XAudio2 is Microsoft’s cross-platform game audio API.  XACT, which you may be familiar with from XNA Game Studio, is built on top of XAudio2.

There are some key concepts in XAudio2 that we need to cover before I can into more interesting tips and techniques for working with the API.

The most important concept is the concept of Voices.  Voices in XAudio2 come in three flavors: Source, Submix, and Mastering. 

The Mastering voice (IXAudio2MasteringVoice) represents the final audio output of the API (this is where your audio is sent to your speaker system/sound card/receiver/TV).  There can be one, and only one, mastering voice active in your title at any time.  Since this voice directly relates to the audio hardware, it only makes sense to have just one.  There’s little to do with the mastering voice, other than creating it, and adding it to your audio graph (more on what a graph is soon).  You do need to tell the Mastering Voice how many speakers are set up or connected.

A Source Voice (IXAudio2SourceVoice) represents an actual sound in your game.  This sound can be mono, stereo, 5.1, or anything in between.  There are generally many source voices present in your title at one time.  In the simplest possible case (at least with audible audio content), there is only one source voice.  In the extreme case, you could have thousands of voices, if your title was heavy on audio content, and you created voices in a 1:1 ratio with your audio content files.  My next post will talk about a different (better?) solution, which reuses voices for multiple pieces of audio.

A Submix Voice (IXAudio2SubmixVoice) is conceptually in between the source and mastering voices.  There can be multiple submix voices, or even zero submix voices.  I saved these voices for last, since they are conceptually the most complex.  Submix voices provide several different things, depending on your needs.  You can route one or more source voices into the same submix voice, and the output of your submix voices can go to other submix voices, or to the mastering voice, or both.  Submix voices can be used to group related pieces of audio content.  For instance, you could create a submix voice that represents ‘music’ in your game (as opposed to sound effects or dialogue).  You could then provide an option to modify the volume of all ‘music’ audio at the same time.  The implementation of this might be calling the SetVolume() method on the ‘music’ submix voice.  I’ll cover submix voices in more detail in a future post.

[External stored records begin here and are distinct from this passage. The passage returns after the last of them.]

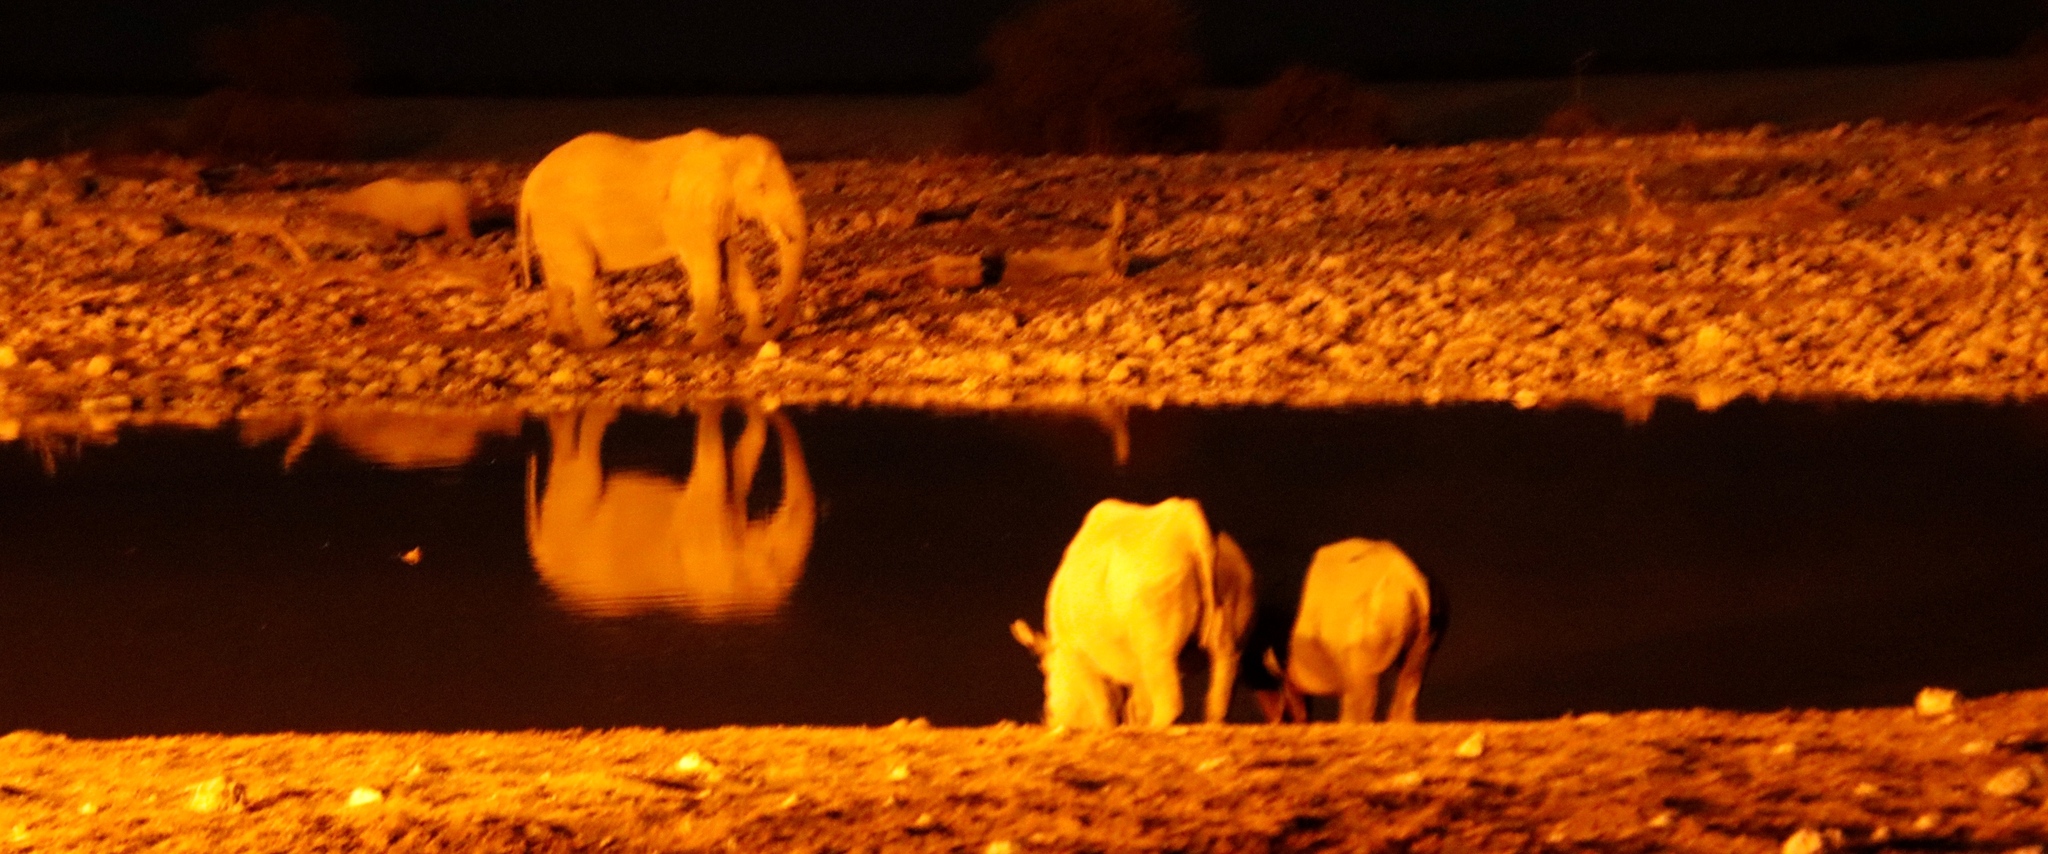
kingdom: Animalia
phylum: Chordata
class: Mammalia
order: Perissodactyla
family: Rhinocerotidae
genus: Diceros
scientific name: Diceros bicornis
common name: Black rhinoceros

The last topic for this post is the audio graph.  Conceptually, this graph represents the path your audio data takes to get from disk, through your audio pipeline, and out to the speakers.  Generally, you build this graph at load time, and leave it alone for the life of a level (or even the entire game session).  You create the graph by specifying the output for each voice, when you create it.  So you can create a graph where three source voices feed into a single submix voice, which then feeds the mastering voice.  At the same time, you have two other voices that feed directly into the mastering voice.  The set of voices in your title, and the connections between them, form the audio processing graph of your game.

Hopefully this overview of XAudio2 is helpful.  There seems to be a dearth of information regarding game audio on the internet, so I hope to share some of what I learn with the rest of you.